Spouse bashing also ignores the crucial function that many spouses fill, even as many feel compelled to give up their own careers, or are unable to pursue careers of their own due to their spouse’s military involvement. Think about it this way: Had I taken the “divorce is cheap” route and walked out prior to any of my husband’s deployments, who would have been there to raise kids (with all the duties that entails), keep the household running, and deal with all the little fix-it projects that crop up? Sure, I suppose he could have paid someone to be housekeeper, childcare provider, chef, gardener, taxi driver, secretary, dog walker, and personal shopper. But by stepping out of my Air Force career to ensure my husband could deploy worldwide at a moment’s notice without a care in the world regarding our children or our household, I essentially rendered myself a force enabler. And there are many more spouses out there like myself, who made a decision between their military careers and their families, who continued their service by assisting their spouses.

Military spouses volunteer their time throughout the departments of Defense and Veterans Affairs, whether in assisting other spouses trying to figure out Tricare or other military-associated bureaucracies, or in the grassroots budget battles that have taken place over the last several years, led by the groups, such as Keep Your Promise. Broadly painting military spouses as entitled when many have fought hard to protect earned benefits for military service members is shortsighted, to say the very least.

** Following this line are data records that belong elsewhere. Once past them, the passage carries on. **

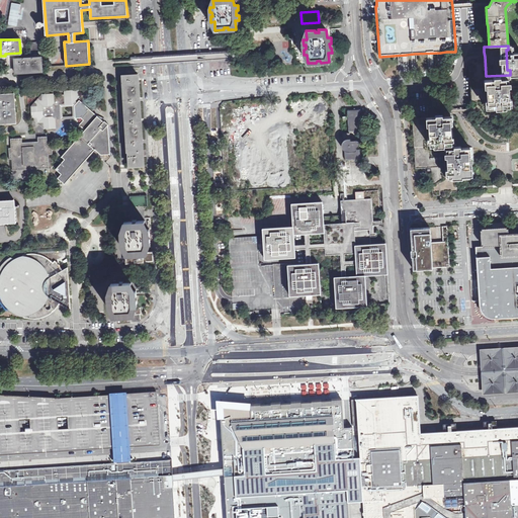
[(508,50),(506,50),(507,70),(510,70),(510,75),(517,74),(517,53),(512,54),(512,50),(508,50)]
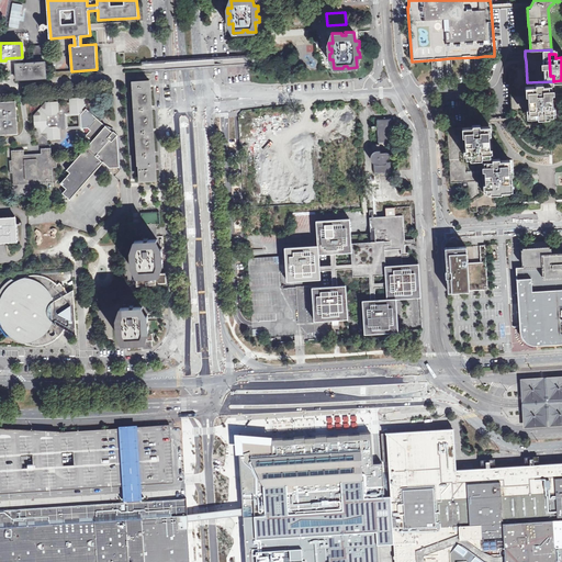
[(45,72),(45,62),(31,63),(23,63),(17,64),(18,80),(26,79),(32,79),(46,78),(45,72)]
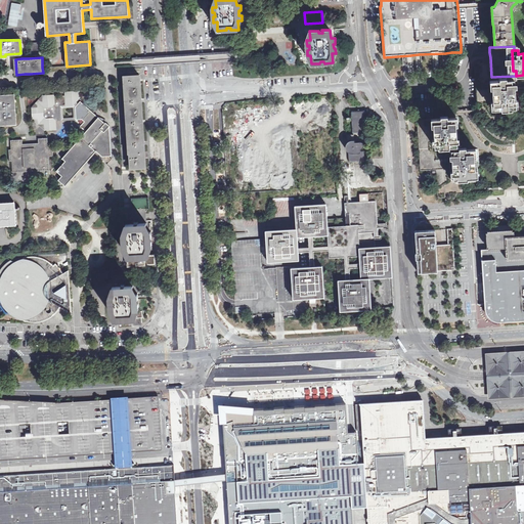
[(124,77),(129,169),(145,168),(139,76),(124,77)]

No one is questioning that military service members have difficult jobs. By the same token, no one should question whether or not military spouses often face difficult times or fill difficult roles of their own. Most spouses aren’t asking for or expecting to receive special treatment, nor do they expect civilians to accommodate them, but they don’t want to be insulted or stereotyped either. Are there bad actors among the spouse community? I’m sure there are, just as there are bad actors among the military or the veterans’ communities. But maybe if instead of broadcasting the dependa stereotype to an American population that is largely disconnected from its military, we started personally engaging with the bad actors to correct them and highlighting the good ones, we could do a lot more for our communities — both military and civilian.